**Aim of the exercise:** All that is needed is each line of the entries holding the word "Singh", copied as it stands.

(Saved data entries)
↓↓↓

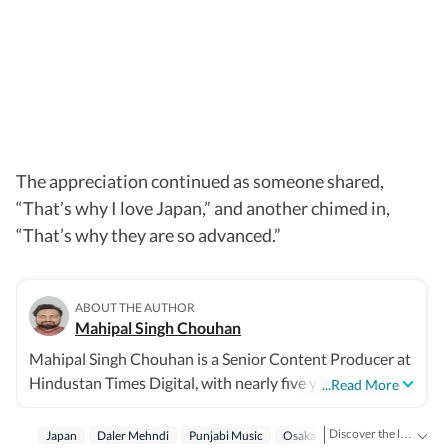
The appreciation continued as someone shared,
“That’s why I love Japan,” and another chimed in,
“That’s why they are so advanced.”
ABOUT THE AUTHOR
Mahipal Singh Chouhan
Mahipal Singh Chouhan is a Senior Content Producer at
Hindustan Times Digital, with nearly five years of
...Read More
experience in digital journalism and content production.
His work primarily focuses on offbeat and trending
Discover the latest Trending News, viral videos, social media stories and unusual events from India and around the world. Stay updated with the topics everyone is talking about.
Japan
Daler Mehndi
Punjabi Music
Osaka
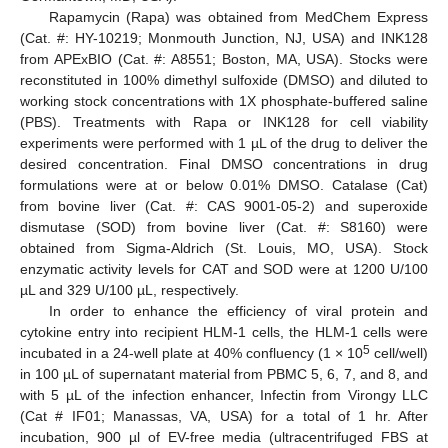
Rapamycin (Rapa) was obtained from MedChem Express
(Cat. #: HY-10219; Monmouth Junction, NJ, USA) and INK128
from APExBIO (Cat. #: A8551; Boston, MA, USA). Stocks were
reconstituted in 100% dimethyl sulfoxide (DMSO) and diluted to
working stock concentrations with 1X phosphate-buffered saline
(PBS). Treatments with Rapa or INK128 for cell viability
experiments were performed with 1 µL of the drug to deliver the
desired concentration. Final DMSO concentrations in drug
formulations were at or below 0.01% DMSO. Catalase (Cat)
from bovine liver (Cat. #: CAS 9001-05-2) and superoxide
dismutase (SOD) from bovine liver (Cat. #: S8160) were
obtained from Sigma-Aldrich (St. Louis, MO, USA). Stock
enzymatic activity levels for CAT and SOD were at 1200 U/100
µL and 329 U/100 µL, respectively.
In order to enhance the efficiency of viral protein and
cytokine entry into recipient HLM-1 cells, the HLM-1 cells were
5
incubated in a 24-well plate at 40% confluency (1 × 10
cell/well)
in 100 µL of supernatant material from PBMC 5, 6, 7, and 8, and
with 5 µL of the infection enhancer, Infectin from Virongy LLC
(Cat # IF01; Manassas, VA, USA) for a total of 1 hr. After
incubation, 900 µl of EV-free media (ultracentrifuged FBS at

↑↑↑

**Output for this exercise:**
Mahipal Singh Chouhan
Mahipal Singh Chouhan is a Senior Content Producer at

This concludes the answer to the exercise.